### Stored data entries

- - - - -

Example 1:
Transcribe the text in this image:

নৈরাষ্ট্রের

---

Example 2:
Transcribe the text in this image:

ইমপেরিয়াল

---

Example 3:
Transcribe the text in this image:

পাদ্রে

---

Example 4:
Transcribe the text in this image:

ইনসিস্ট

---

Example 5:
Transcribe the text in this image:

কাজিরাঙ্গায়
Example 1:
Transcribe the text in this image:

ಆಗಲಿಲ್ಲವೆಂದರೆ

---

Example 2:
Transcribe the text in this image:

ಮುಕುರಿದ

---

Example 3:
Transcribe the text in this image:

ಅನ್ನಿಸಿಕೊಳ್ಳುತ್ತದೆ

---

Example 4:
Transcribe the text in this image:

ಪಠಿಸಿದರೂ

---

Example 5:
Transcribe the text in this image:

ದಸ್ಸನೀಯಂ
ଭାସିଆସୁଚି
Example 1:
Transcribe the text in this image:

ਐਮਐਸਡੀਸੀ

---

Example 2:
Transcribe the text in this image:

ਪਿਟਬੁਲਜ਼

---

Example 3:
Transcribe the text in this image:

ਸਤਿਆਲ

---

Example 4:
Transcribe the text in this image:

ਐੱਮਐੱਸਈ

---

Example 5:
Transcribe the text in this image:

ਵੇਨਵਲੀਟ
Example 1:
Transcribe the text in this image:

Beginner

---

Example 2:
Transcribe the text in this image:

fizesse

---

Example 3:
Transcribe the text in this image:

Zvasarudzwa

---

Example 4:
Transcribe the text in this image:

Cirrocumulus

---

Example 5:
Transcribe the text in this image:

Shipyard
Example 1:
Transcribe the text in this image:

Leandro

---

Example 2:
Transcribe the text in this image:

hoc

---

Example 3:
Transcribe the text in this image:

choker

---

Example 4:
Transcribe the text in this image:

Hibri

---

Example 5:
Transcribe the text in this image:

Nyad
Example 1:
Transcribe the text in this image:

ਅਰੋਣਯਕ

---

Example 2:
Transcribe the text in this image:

- - - - -

### EXERCISE REQUIREMENTS
Your task is to repeat every entry above exactly.

### TASK RESPONSE
Example 1:
Transcribe the text in this image:

নৈরাষ্ট্রের

---

Example 2:
Transcribe the text in this image:

ইমপেরিয়াল

---

Example 3:
Transcribe the text in this image:

পাদ্রে

---

Example 4:
Transcribe the text in this image:

ইনসিস্ট

---

Example 5:
Transcribe the text in this image:

কাজিরাঙ্গায়
Example 1:
Transcribe the text in this image:

ಆಗಲಿಲ್ಲವೆಂದರೆ

---

Example 2:
Transcribe the text in this image:

ಮುಕುರಿದ

---

Example 3:
Transcribe the text in this image:

ಅನ್ನಿಸಿಕೊಳ್ಳುತ್ತದೆ

---

Example 4:
Transcribe the text in this image:

ಪಠಿಸಿದರೂ

---

Example 5:
Transcribe the text in this image:

ದಸ್ಸನೀಯಂ
ଭାସିଆସୁଚି
Example 1:
Transcribe the text in this image:

ਐਮਐਸਡੀਸੀ

---

Example 2:
Transcribe the text in this image:

ਪਿਟਬੁਲਜ਼

---

Example 3:
Transcribe the text in this image:

ਸਤਿਆਲ

---

Example 4:
Transcribe the text in this image:

ਐੱਮਐੱਸਈ

---

Example 5:
Transcribe the text in this image:

ਵੇਨਵਲੀਟ
Example 1:
Transcribe the text in this image:

Beginner

---

Example 2:
Transcribe the text in this image:

fizesse

---

Example 3:
Transcribe the text in this image:

Zvasarudzwa

---

Example 4:
Transcribe the text in this image:

Cirrocumulus

---

Example 5:
Transcribe the text in this image:

Shipyard
Example 1:
Transcribe the text in this image:

Leandro

---

Example 2:
Transcribe the text in this image:

hoc

---

Example 3:
Transcribe the text in this image:

choker

---

Example 4:
Transcribe the text in this image:

Hibri

---

Example 5:
Transcribe the text in this image:

Nyad
Example 1:
Transcribe the text in this image:

ਅਰੋਣਯਕ

---

Example 2:
Transcribe the text in this image:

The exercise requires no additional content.